To be done — Reproduce all the data below, changing every "point_idx" to "point_number" and leaving everything else the same. Leave the pictures out of your answer.

================

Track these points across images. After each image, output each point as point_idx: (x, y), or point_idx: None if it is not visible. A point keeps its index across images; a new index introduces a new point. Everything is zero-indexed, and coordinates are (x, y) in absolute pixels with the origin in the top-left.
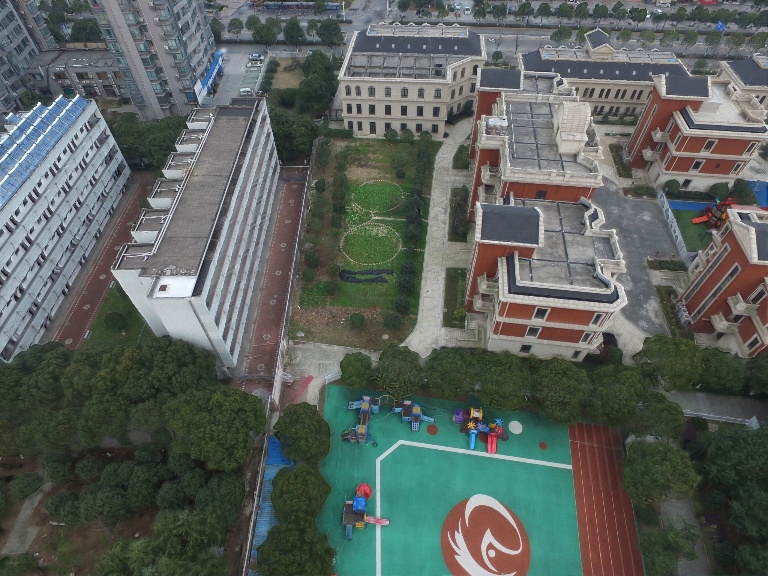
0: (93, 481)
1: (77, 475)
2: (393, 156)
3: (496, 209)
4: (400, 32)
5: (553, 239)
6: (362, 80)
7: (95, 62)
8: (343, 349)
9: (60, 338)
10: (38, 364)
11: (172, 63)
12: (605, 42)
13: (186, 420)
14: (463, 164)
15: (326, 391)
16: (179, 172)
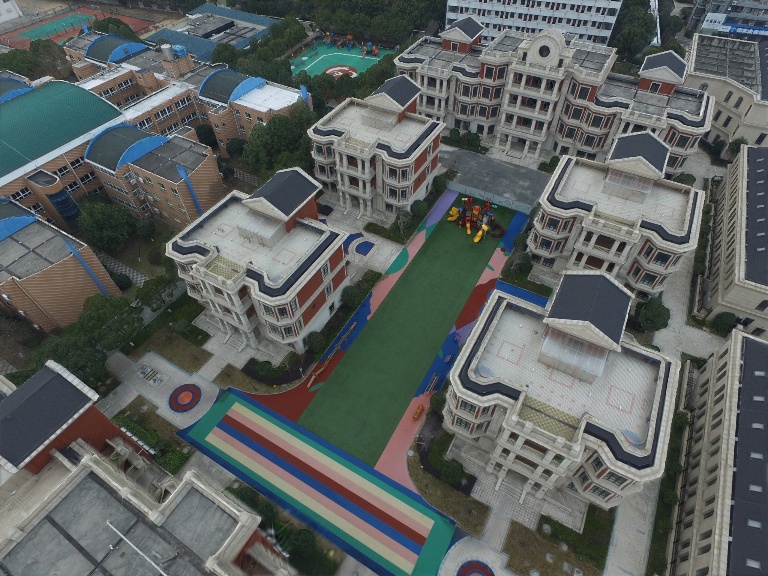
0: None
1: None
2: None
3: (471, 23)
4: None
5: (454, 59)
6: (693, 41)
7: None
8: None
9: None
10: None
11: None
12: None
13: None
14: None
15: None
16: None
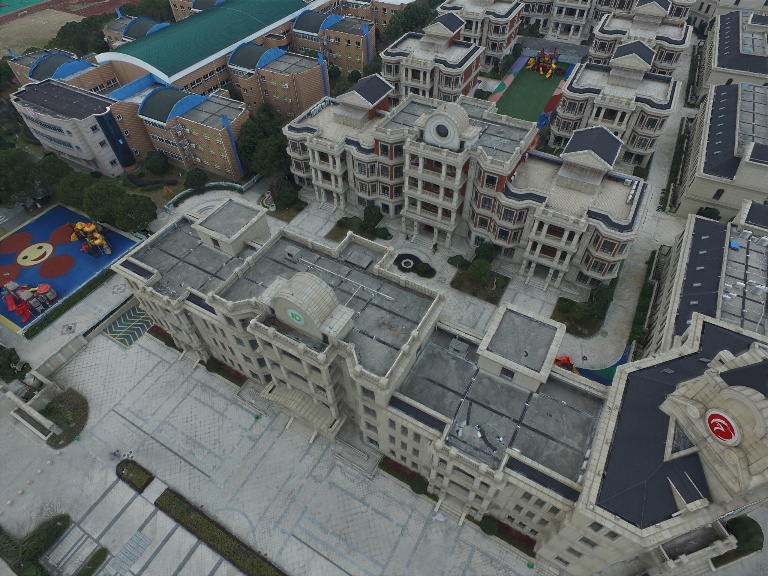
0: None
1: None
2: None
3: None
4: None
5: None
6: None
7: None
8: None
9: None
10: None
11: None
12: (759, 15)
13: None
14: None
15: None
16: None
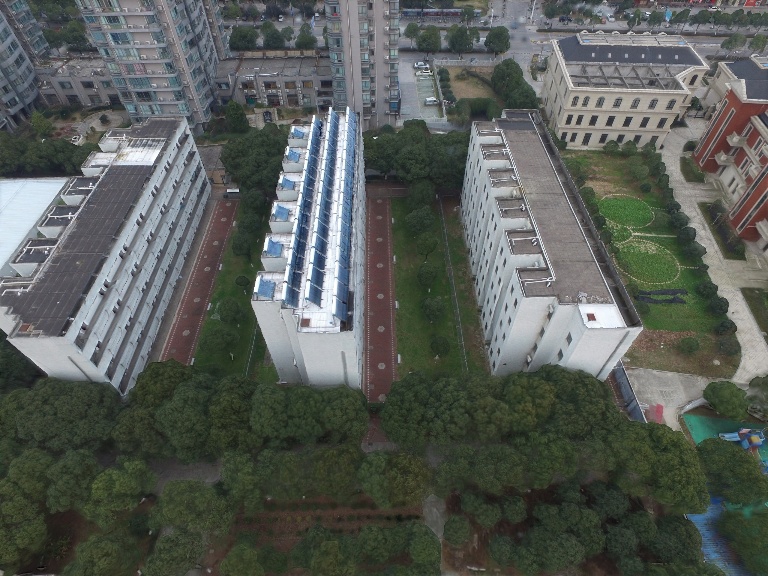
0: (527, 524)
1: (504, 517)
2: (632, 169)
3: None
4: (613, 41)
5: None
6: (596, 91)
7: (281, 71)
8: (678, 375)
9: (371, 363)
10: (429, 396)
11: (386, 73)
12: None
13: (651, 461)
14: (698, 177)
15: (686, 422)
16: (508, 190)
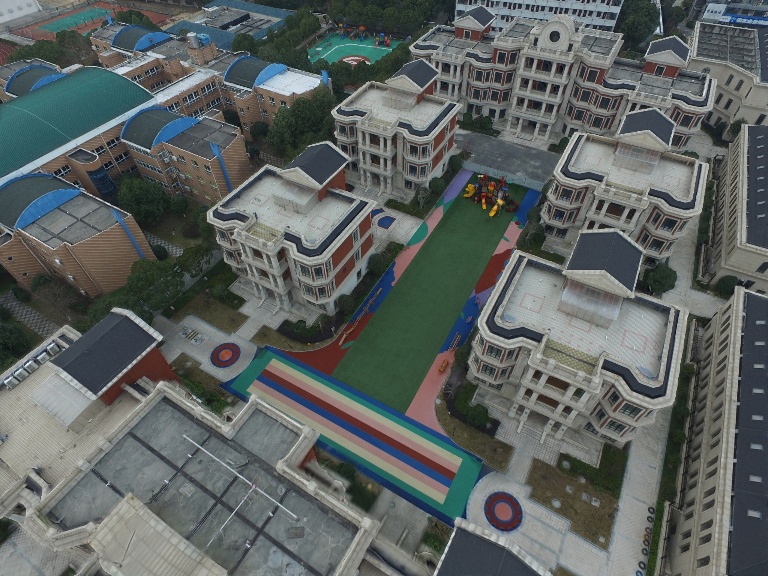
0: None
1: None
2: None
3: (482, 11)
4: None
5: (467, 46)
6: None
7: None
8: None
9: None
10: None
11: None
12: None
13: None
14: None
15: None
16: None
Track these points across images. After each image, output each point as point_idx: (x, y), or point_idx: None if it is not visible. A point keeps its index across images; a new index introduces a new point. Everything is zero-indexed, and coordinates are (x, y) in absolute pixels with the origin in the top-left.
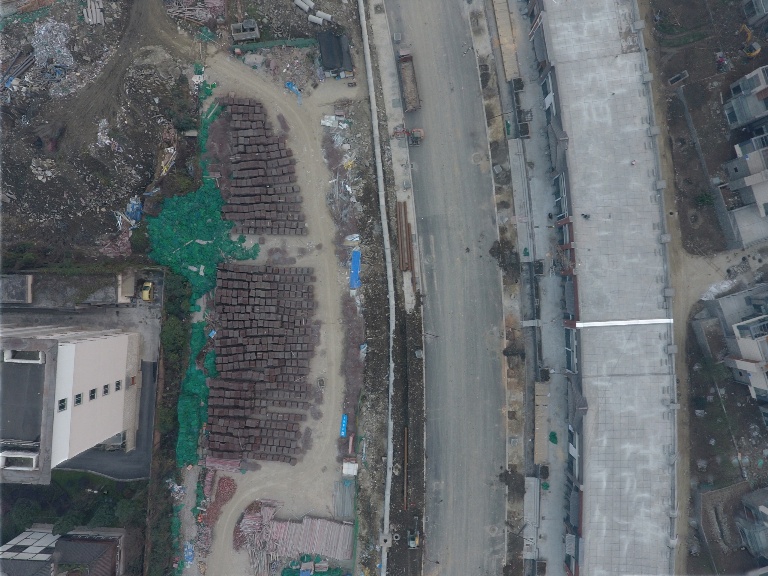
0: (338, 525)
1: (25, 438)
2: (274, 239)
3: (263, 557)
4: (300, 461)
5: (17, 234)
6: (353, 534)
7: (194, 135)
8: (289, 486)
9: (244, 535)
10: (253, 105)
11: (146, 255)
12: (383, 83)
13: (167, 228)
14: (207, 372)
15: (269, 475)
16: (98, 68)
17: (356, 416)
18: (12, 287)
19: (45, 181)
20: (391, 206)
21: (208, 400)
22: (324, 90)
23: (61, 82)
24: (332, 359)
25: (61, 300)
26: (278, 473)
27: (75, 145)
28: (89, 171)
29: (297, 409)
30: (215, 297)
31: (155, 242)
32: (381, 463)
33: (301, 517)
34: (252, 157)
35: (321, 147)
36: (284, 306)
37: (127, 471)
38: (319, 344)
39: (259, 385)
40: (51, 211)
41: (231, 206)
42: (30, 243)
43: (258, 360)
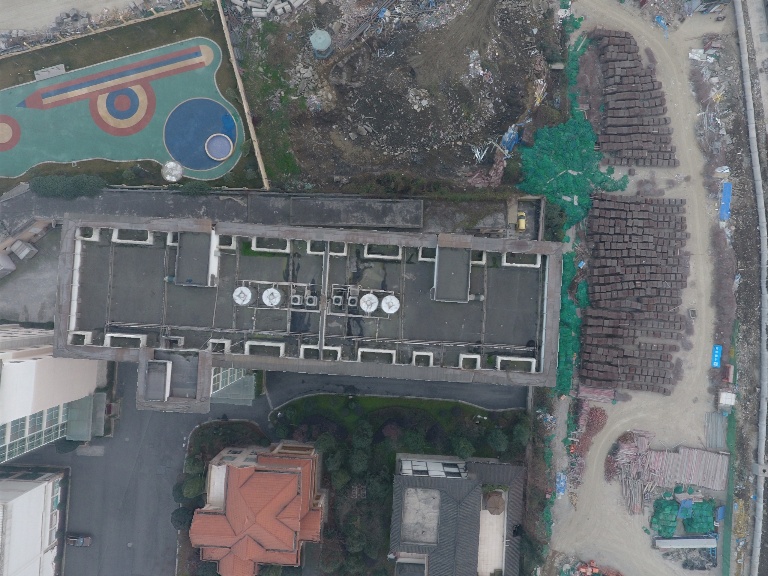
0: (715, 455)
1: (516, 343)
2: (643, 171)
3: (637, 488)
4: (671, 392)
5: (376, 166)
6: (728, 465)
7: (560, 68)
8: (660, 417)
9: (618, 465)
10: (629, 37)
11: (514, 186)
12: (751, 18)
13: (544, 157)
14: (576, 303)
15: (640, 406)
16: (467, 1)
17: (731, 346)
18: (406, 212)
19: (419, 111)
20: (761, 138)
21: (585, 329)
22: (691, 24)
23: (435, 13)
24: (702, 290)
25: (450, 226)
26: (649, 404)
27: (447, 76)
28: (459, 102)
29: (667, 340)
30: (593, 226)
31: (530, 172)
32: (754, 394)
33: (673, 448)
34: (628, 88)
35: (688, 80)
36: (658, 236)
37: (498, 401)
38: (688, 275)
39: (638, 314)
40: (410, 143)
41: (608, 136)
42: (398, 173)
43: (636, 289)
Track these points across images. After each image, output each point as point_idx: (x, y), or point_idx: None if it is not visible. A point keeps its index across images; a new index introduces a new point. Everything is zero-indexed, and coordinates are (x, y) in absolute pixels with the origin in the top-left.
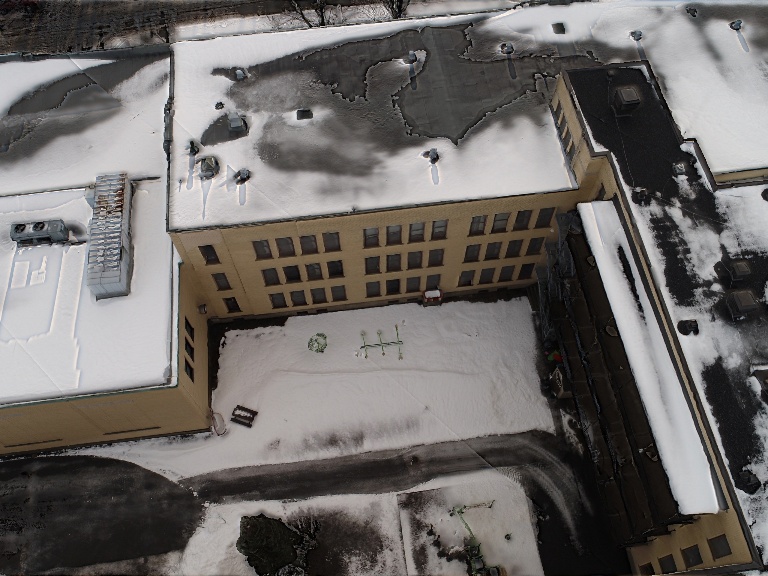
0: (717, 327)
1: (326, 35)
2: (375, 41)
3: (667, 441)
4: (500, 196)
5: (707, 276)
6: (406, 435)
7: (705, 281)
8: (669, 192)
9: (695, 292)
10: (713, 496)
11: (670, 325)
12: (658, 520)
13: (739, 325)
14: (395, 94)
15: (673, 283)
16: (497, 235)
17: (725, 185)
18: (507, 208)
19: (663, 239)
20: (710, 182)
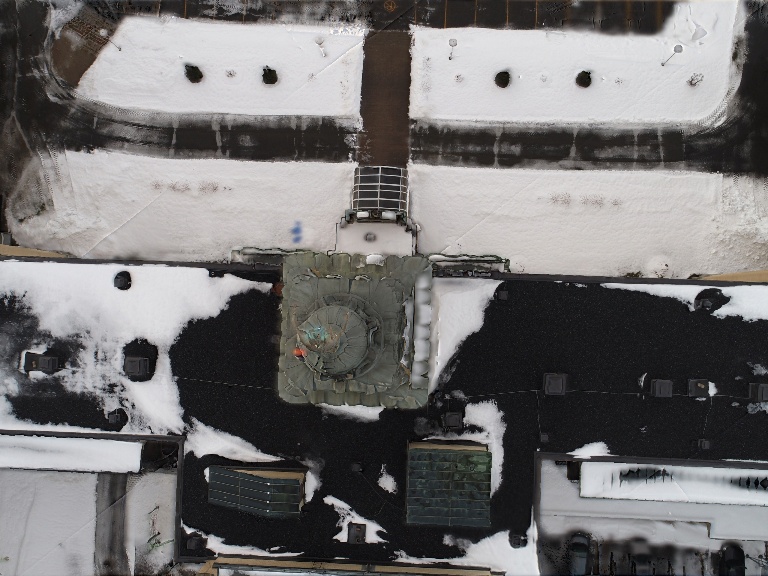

================

Reply —
Track these points across images. After each image, output each point as point_number: (x, y), or point_number: None if it is not visible. A point keeps its index across images; a new index introduces a new point. Everything is zero-indexed, and coordinates are (x, y) in absolute pixels with the origin in the top-left.
0: (93, 481)
1: (77, 475)
2: (393, 156)
3: (496, 209)
4: (400, 32)
5: (553, 239)
6: (362, 80)
7: (95, 62)
8: (343, 349)
9: (60, 338)
10: (38, 364)
11: (172, 63)
12: (605, 42)
13: (186, 420)
14: (463, 164)
15: (326, 391)
16: (179, 172)
0: None
1: None
2: None
3: (471, 23)
4: None
5: (454, 59)
6: (693, 41)
7: None
8: None
9: None
10: None
11: None
12: None
13: None
14: None
15: None
16: None
0: None
1: None
2: None
3: None
4: None
5: None
6: None
7: None
8: None
9: None
10: None
11: None
12: (759, 15)
13: None
14: None
15: None
16: None
0: (527, 524)
1: (504, 517)
2: (632, 169)
3: None
4: (613, 41)
5: None
6: (596, 91)
7: (281, 71)
8: (678, 375)
9: (371, 363)
10: (429, 396)
11: (386, 73)
12: None
13: (651, 461)
14: (698, 177)
15: (686, 422)
16: (508, 190)
0: None
1: None
2: None
3: (482, 11)
4: None
5: (467, 46)
6: None
7: None
8: None
9: None
10: None
11: None
12: None
13: None
14: None
15: None
16: None
Track these points across images. After each image, output each point as point_number: (x, y), or point_number: None if it is not visible. A point keeps its index across images; a new index introduces a new point. Everything is zero-indexed, and coordinates are (x, y) in absolute pixels with the origin in the top-left.
0: (338, 525)
1: (25, 438)
2: (274, 239)
3: (263, 557)
4: (300, 461)
5: (17, 234)
6: (353, 534)
7: (194, 135)
8: (289, 486)
9: (244, 535)
10: (253, 105)
11: (146, 255)
12: (383, 83)
13: (167, 228)
14: (207, 372)
15: (269, 475)
16: (98, 68)
17: (356, 416)
18: (12, 287)
19: (45, 181)
20: (391, 206)
21: (208, 400)
22: (324, 90)
23: (61, 82)
24: (332, 359)
25: (61, 300)
26: (278, 473)
27: (75, 145)
28: (89, 171)
29: (297, 409)
30: (215, 297)
31: (155, 242)
32: (381, 463)
33: (301, 517)
34: (252, 157)
35: (321, 147)
36: (284, 306)
37: (127, 471)
38: (319, 344)
39: (259, 385)
40: (51, 211)
41: (231, 206)
42: (30, 243)
43: (258, 360)
0: (715, 455)
1: (516, 343)
2: (643, 171)
3: (637, 488)
4: (671, 392)
5: (376, 166)
6: (728, 465)
7: (560, 68)
8: (660, 417)
9: (618, 465)
10: (629, 37)
11: (514, 186)
12: (751, 18)
13: (544, 157)
14: (576, 303)
15: (640, 406)
16: (467, 1)
17: (731, 346)
18: (406, 212)
19: (419, 111)
20: (761, 138)
21: (585, 329)
22: (691, 24)
23: (435, 13)
24: (702, 290)
25: (450, 226)
26: (649, 404)
27: (447, 76)
28: (459, 102)
29: (667, 340)
30: (593, 226)
31: (530, 172)
32: (754, 394)
33: (673, 448)
34: (628, 88)
35: (688, 80)
36: (658, 236)
37: (498, 401)
38: (688, 275)
39: (638, 314)
40: (410, 143)
41: (608, 136)
42: (398, 173)
43: (636, 289)
Track these points across images. After each image, output each point as point_number: (x, y), or point_number: None if it is not visible. A point keeps its index across images; a new index introduces a new point. Everything is zero-indexed, and coordinates are (x, y) in absolute pixels with the origin in the top-left.
0: (717, 327)
1: (326, 35)
2: (375, 41)
3: (667, 441)
4: (500, 196)
5: (707, 276)
6: (406, 435)
7: (705, 281)
8: (669, 192)
9: (695, 292)
10: (713, 496)
11: (670, 325)
12: (658, 520)
13: (739, 325)
14: (395, 94)
15: (673, 283)
16: (497, 235)
17: (725, 185)
18: (507, 208)
19: (663, 239)
20: (710, 182)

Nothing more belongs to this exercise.